Fuggiti ai quattro angoli d’Italia e del mondo tutti gli altri. Ma l’identità collettiva era stata già dissolta da un ordine odioso. Scioglietevi. La stessa battuta fa recitare alle sue marionette garibaldine Giuseppe Copler, che prima di riprendere l’attività di mugnaio, vaga quattro anni da artista di strada, lunga la via del “ritorno”.

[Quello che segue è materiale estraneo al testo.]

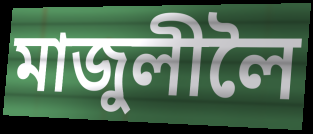
মাজুলীলৈ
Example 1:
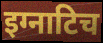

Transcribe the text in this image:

इग्नाटिच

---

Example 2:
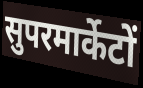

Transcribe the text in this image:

सुपरमार्केटों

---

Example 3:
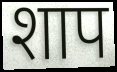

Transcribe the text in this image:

शाप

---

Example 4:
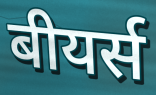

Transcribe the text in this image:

बीयर्स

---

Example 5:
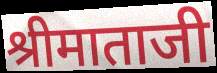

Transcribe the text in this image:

श्रीमाताजी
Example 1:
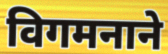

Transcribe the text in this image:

विगमनाने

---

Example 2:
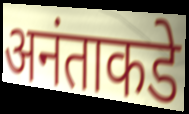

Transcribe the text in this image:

अनंताकडे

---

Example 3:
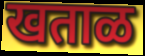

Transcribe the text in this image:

खताळ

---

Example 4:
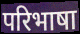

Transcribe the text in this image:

परिभाषा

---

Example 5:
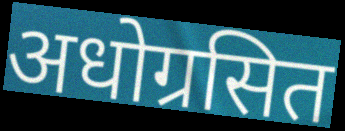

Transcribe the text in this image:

अधोग्रसित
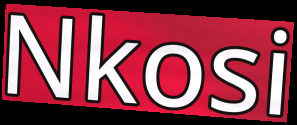
Nkosi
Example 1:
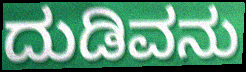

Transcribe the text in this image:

ದುಡಿವನು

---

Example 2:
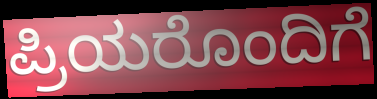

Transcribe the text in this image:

ಪ್ರಿಯರೊಂದಿಗೆ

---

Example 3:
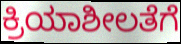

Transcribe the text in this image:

ಕ್ರಿಯಾಶೀಲತೆಗೆ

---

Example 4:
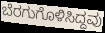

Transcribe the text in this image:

ಬೆರಗುಗೊಳಿಸಿದ್ದವು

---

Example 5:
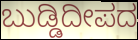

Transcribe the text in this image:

ಬುಡ್ಡಿದೀಪದ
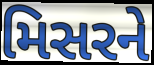
મિસરને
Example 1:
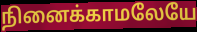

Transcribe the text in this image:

நினைக்காமலேயே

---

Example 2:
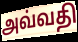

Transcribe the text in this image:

அவ்வதி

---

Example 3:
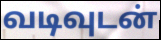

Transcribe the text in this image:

வடிவுடன்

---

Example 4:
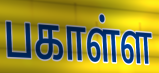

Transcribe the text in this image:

Sciolte nell’oceano le traiettorie di tantissimi altri, volti all’America, magari a sparare contro i nordisti alla guida di colonne di ex schiavi, come Agostino Lombardi, o nelle Garibaldi Guards, come il colonnello corso Casalta d’Ornano. Oppure ad “esercitare” nell’umiltà di casupole squadrate, confitte nell’immensità sabbiosa e non poco razzista e superba della pampa, dopo esser transitati, esaminati e classificati in un’Oficina de Trabajo, avamposto sconsolante del dispatrio. Sciolti nelle magie da prestigiatore gli spiriti bollenti di Bartolomeo Marchelli, principe delle fiere e dei mercati di piazza, battendo Appennino ligure e Piemonte divenuto il “Bazàra” dei paesi, bizzarro bazar di ricordi e cianfrusaglie. Sciolta nella funebre sterilità di una croce l’umiliazione del garzone Giuseppe Gussago per un vitalizio elargito quale dono incommensurabile. Ricoagulati invece nei disastri della campagna polacca contro lo Zar Alessandro o nel mattatoio etiope certi anarchici desideri di liberazione.

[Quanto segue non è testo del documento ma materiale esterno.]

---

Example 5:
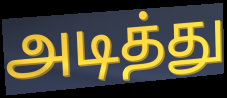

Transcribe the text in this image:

அடித்து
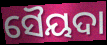
ସୈୟଦା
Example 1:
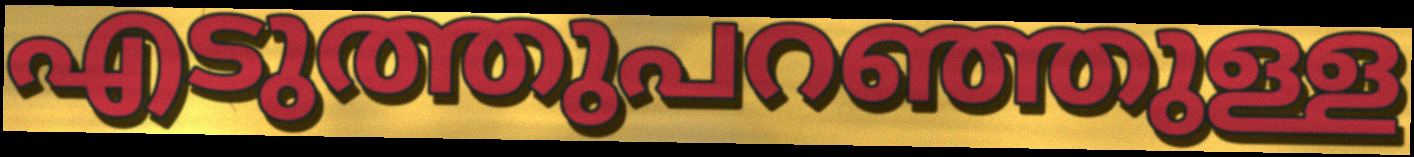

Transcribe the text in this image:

Brogi esplora vestigia tumulate dai venti siberiani o dalle cospirazioni immobiliari della Roma “sagrestia” papalina, dove il garibaldino Pianciani, nel costante braccio di ferro con un governo moderatamente destrorso, per ben due volte riesce a vestirsi da sindaco dimezzato. L’autore snida vezzi e vizi di quotidiane tribolazioni, ma anche e soprattutto le piaghe moderne ed ereditarie della nazione in culla: il conservatorismo voltagabbana dei principali quotidiani; il marcio dei primi scandali “unitari” (paradossale apripista il garibaldino pisano Giuseppe Civinini, regista occulto di una maxiprivatizzazione che lo portò al vaglio di un’epocale inchiesta brillantemente superata fin nei suoi strascichi); le infiltrazioni mafiose e l’ipoteca “brigante” sul Sud. Brogi scatta una foto di gruppo brulicante di grandi, scottanti nomi, scorrendo frenetico la storia patria e internazionale, tra scoperte scientifiche, intrallazzi di poltrone, naufragi, epidemie, funerali e “annullamenti”.

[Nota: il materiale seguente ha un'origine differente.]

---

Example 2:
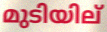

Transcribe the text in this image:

മുടിയില്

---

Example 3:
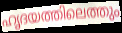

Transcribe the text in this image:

ഹൃദയത്തിലെത്തും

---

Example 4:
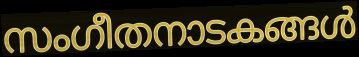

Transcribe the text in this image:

സംഗീതനാടകങ്ങൾ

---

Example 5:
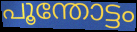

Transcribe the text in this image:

പൂന്തോട്ടം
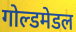
गोल्डमेडल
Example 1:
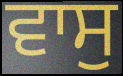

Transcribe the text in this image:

ਵਾਸੁ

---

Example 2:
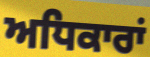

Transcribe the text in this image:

ਅਧਿਕਾਰਾਂ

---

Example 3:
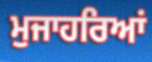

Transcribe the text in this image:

ਮੁਜਾਹਰਿਆਂ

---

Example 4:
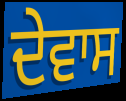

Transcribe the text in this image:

ਦੇਵਾਸ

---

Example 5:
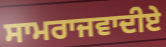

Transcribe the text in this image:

ਸਾਮਰਾਜਵਾਦੀਏ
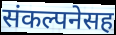
संकल्पनेसह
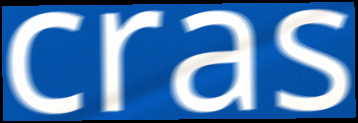
cras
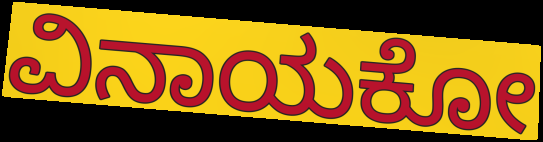
ವಿನಾಯಕೋ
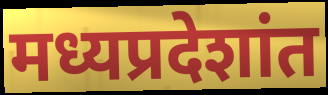
मध्यप्रदेशांत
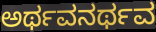
ಅರ್ಥವನರ್ಥವ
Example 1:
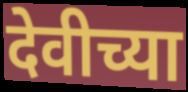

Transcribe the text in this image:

देवीच्या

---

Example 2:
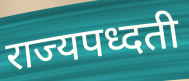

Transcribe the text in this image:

राज्यपध्दती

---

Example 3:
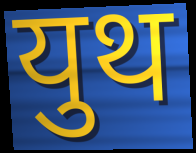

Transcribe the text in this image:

युथ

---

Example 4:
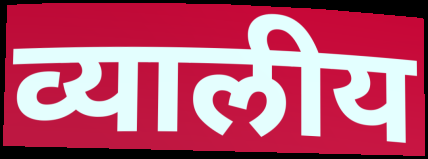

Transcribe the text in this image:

व्यालीय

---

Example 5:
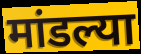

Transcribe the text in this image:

मांडल्या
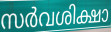
സർവശിക്ഷാ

La parabola degradante della moglie di Crispi, Rosalie, Madame Crispì, unica donna dei Mille, sempre al fianco del marito, da questi ripudiata e ricacciata nel disonore dell’isolamento, in una vecchiaia priva d’affetti. Bixio alle prese con il colera nelle isole della Sonda, morto cercando ricchezza nelle rotte orientali, seppellito a Sumatra sotto “un alto palmizio”. La bellissima e prolifica Teresita, figlia del Generale, e il suo combattivo sposo Canzio, ovunque militante, anche in Bosnia. Il fiero contadino Giuseppe Nuvolari, amico di Garibaldi, devoto accolita dello sparuto gruppo “allontanato” a Caprera. Il prefetto Carmelo Agnetta, pioniere di giustizia soffocata, di stanza a Massa Carrara, “focoso e aggressivo”, incompatibile per temperamento col governo dei “bravi”. La cremazione mancata di Garibaldi, ennesima raffinata beffa. Agostino Depretis a Stradella, altro ed alto prestigiatore, mestierante di “giravolte” e mistificazioni. L’anniversario burletta del 1885, le lettere contro Crispi e le inascoltate invettive anticolonialiste del garibaldino Bezzi, il terremoto di Messina, le macerie sollevate prima dai soccorritori del Baltico, poi da equipaggi inglesi, infine dagli imperdonabili ritardatari nostri soldati.
E ancora, la retorica molle e fiammeggiante di Gabriele D’Annunzio alla commemorazione del 1915, fluttuante come l’orizzonte di una generazione (dall’undicenne al settantenne) ineluttabilmente, colpevolmente censurata. Ammutolita e sperduta come Stefano Boasi, paziente dell’edificio bianco, l’enorme simbolico manicomio di Quarto, tomba sacrificale, “con tutti i suoi segreti e i suoi guai” d’una memoria che ancor oggi si sposta, assediata da una secolare, pilotata “ignoranza”, sempre più in là, con i suoi fasci arrotolati d’erba rattrappita diretti ai ghiacciai perenni di un’inetta, subdola “notte”.